Farhi: Nein. Das Zuschauerinteresse ist nicht gesunken; Januar und Februar 2000 waren die besucherstärksten Monate seit Bestehen des KITO. Sicherlich war das Programm teuer. Aber die unbestritten hohe Qualität der KITO-Konzerte hat nunmal ihren Preis, der durch die Einführung der „Ausländersteuer“ für ausländische Musiker nicht geringer geworden ist. Ein Großteil der Künstler im KITO kommt aus dem Ausland und wird in Dollar bezahlt. Wie hoch der Dollarkurs seit Jahren steht, weiß jeder. Dass Hößelbarth als Geschäftsführer eine Verantwortung für die finanzielle Situation hat, ist unbestritten. Dass er aber der Hauptschuldige sein soll, wie Krauß nun öffentlich behauptet, ist schlicht unsinnig. Der Vorstand und insbesondere der Vorstandsvorsitzende tragen die Hauptverantwortung für die missliche Schuldensituation. Hößelbarth ist Programmmacher, kein gelernter Betriebswirt. Das wusste der Vorstand immer und hätte entsprechend dafür sorgen müssen, dass Hößelbarth in finanziellen Fragen unterstützt wird. Das ist nie geschehen. Zugleich sind alle wichtigen Finanzentscheidungen mit Hermann Krauß abgesprochen gewesen. Hier plötzlich die eigene Verantwortung zu leugnen und zu sagen, Hößelbarth habe das KITO ruiniert, ist dreist. Das größte Problem des KITO aber war ein internes: Die Einnahmesituation wurde nicht verbessert, obwohl Hößelbarth schon im Sommer 1997 Pläne vorgelegt hat, wie das zu bewerkstelligen wäre.
taz: Welche Pläne meinen Sie?

**Aufgaben zur Übung:**
• 1. Beantworten Sie anhand des Auszugs über das KITO die folgenden Fragen:
(a) Welche Monate waren die besucherstärksten seit Bestehen des KITO?
(b) In welcher Währung wird ein Großteil der Künstler im KITO bezahlt?
(c) Seit wann lagen Hößelbarths Pläne zur Verbesserung der Einnahmesituation vor?
• 2. Nennen Sie alle Personen, die im Auszug über das KITO mit Namen vorkommen.
• 3. Führen Sie den Auszug über das KITO im Anschluss an die zuletzt gestellte Frage weiter.

**Ausgelesene Zeilen:**
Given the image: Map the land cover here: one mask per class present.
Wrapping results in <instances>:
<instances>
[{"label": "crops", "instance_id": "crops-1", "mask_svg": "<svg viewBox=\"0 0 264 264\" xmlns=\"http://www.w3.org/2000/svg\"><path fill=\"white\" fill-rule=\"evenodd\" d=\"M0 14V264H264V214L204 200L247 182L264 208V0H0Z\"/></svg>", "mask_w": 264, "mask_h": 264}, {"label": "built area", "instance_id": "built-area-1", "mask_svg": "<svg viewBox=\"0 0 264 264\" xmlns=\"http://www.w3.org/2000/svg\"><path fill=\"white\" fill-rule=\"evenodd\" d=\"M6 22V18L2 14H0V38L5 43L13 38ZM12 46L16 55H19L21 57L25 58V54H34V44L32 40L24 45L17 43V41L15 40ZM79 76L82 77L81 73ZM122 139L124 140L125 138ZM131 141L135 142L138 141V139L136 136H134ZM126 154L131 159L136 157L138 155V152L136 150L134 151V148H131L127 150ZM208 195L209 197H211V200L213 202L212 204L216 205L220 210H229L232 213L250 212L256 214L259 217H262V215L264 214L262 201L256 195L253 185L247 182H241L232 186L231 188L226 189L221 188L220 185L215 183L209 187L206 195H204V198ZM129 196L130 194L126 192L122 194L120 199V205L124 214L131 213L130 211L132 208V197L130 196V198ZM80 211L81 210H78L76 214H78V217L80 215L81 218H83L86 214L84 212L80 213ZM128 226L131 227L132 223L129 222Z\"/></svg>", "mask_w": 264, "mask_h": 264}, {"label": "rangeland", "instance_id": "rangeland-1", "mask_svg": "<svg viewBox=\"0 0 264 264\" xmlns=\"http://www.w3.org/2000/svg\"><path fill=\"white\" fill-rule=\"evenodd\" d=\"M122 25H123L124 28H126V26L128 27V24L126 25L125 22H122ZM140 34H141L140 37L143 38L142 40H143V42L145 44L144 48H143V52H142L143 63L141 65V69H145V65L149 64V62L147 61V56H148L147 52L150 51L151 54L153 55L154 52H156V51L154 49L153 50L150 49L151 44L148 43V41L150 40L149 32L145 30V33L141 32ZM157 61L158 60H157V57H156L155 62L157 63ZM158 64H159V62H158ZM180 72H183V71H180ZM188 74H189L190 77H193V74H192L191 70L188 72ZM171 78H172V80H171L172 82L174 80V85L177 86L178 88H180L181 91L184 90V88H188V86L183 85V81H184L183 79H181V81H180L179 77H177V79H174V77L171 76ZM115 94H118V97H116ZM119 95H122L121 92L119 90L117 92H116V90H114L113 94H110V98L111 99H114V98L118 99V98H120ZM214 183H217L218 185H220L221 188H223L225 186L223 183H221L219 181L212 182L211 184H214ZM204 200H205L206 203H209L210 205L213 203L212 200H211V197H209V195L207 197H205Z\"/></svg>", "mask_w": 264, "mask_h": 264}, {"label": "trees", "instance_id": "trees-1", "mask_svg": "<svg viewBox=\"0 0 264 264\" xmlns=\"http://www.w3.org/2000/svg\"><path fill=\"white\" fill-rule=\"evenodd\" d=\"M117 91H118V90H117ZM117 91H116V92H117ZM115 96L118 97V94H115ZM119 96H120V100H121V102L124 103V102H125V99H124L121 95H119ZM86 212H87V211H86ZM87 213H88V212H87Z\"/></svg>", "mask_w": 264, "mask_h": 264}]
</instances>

**Lösungen zur Übung:**
• 1.
(a) Januar und Februar 2000
(b) In Dollar
(c) Seit dem Sommer 1997

• 2. Farhi, Hößelbarth, Hermann Krauß

• 3.
Farhi: Die ehemaligen Glaswerkstätten im Erdgeschoss des KITO sind seit drei Jahren ungenutzt, stehen in den Haushaltsplänen aber immer mit kalkulierten Mieteinahmen von 30.000 Mark jährlich, obwohl kein Mieter in Sicht war und ist. Hößelbarth hatte vorgeschlagen, dort einen zweiten Veranstaltungsraum einzurichten, wo ein populäreres Kulturprogramm in Kombination mit einem gastronomischen Angebot ihren Ort haben sollten. Damit hätte das KITO stärker junge Leute ansprechen und gleichzeitig die nach den Konzerten immer wegströmenden Menschen im Haus halten können.
taz: Warum ist es dazu nicht gekommen?
Farhi: Krauß hat in jeder Vorstandssitzung einen Beschluss zur Umnutzung der Glaswerkstätten verhindert und boykottiert. Sein Standpunkt war, die Stadt solle die reparaturbedürfti-gen Werkstätten mit viel Geld in Stand setzen, die Betriebskosten zur Verfügung stellen und die Miete zahlen. Jeder, der die Haushaltssituation Bremens kennt, der weiß, wie unrealistisch diese Forderungen sind, die Krauß nach dem Rausschmiss von Hößelbarth ja erneut als Rettung für das KITO propagiert hat.
taz: Gab es seitens der Stadt jemals ein Signal, die Krauß' Hoffnungen genährt hätten?
Fahri: Nicht dass ich wüsste. Krauß hat zwar immer in den Vorstandssitzungen gesessen und behauptet, er habe entsprechende Signale aus dem Wirtschaftressort, aus dem Kulturressort – aber die angeblichen Signalgeber konnte er nie beim Namen nennen.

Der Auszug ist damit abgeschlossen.